À l’issue de la table ronde, un message fort a émergé : l’IA doit être mise au service de l’humain et de l’intelligence collective. Il a insisté sur l’importance de co-créer les solutions avec les utilisateurs finaux pour garantir leur pertinence et leur impact social positif.
Formation et softskills
Pour soutenir les entreprises, le MEDEF met à disposition un site centralisant les ressources pratiques et de formation en IA. À SKEMA Business School, un MSc en marketing digital a évolué pour inclure des cours sur l’IA, visant à former les étudiants à exploiter ces technologies dans des stratégies commerciales et de communication.
Les intervenants ont insisté sur la nécessité de former les professionnels, même ceux non issus de l’IA, pour comprendre et appliquer ces technologies de manière pertinente. L’adaptabilité, la pensée critique et l’esprit rebelle ont été soulignés comme des compétences clés pour tirer le meilleur de l’IA dans les entreprises.
Alexis Kasbarian, responsable du pôle numérique et innovation au MEDEF, a clos les débats en réaffirmant leur engagement pour une transformation numérique inclusive et efficace en France. Pour lui, l’IA est un levier stratégique de compétitivité pour les entreprises, mais son adoption doit être soutenue par une formation adaptée et un management engagé.

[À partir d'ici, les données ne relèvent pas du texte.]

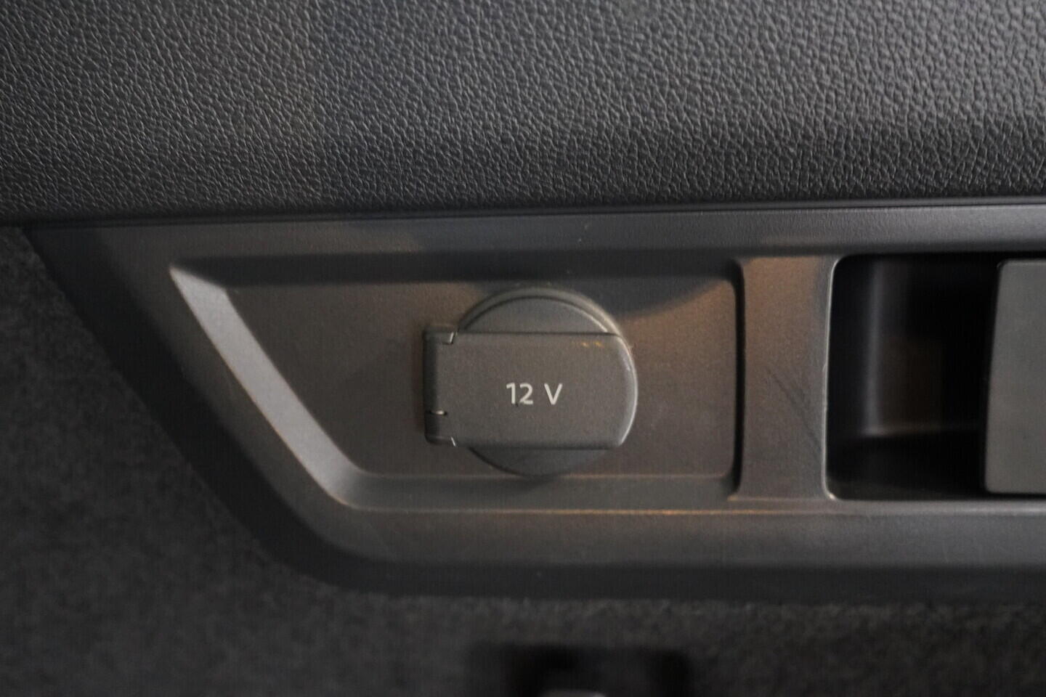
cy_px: 348
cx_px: 523
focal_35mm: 36
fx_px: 1046
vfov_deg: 36.9
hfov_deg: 53.1
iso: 5000
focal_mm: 24
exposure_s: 1/40
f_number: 2.8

Les enjeux incluent le financement, avec des dispositifs comme le crédit d’impôt recherche. Il a abordé l’inclusion, insistant sur la place des femmes dans le numérique.
Le MEDEF reste attentif au retour de la société et est convaincu des bénéfices d’une IA responsable et à impact positif. À travers ce Tour de France, le MEDEF réunit les acteurs économiques pour construire ensemble une IA qui respecte les valeurs humaines et soutient le progrès collectif.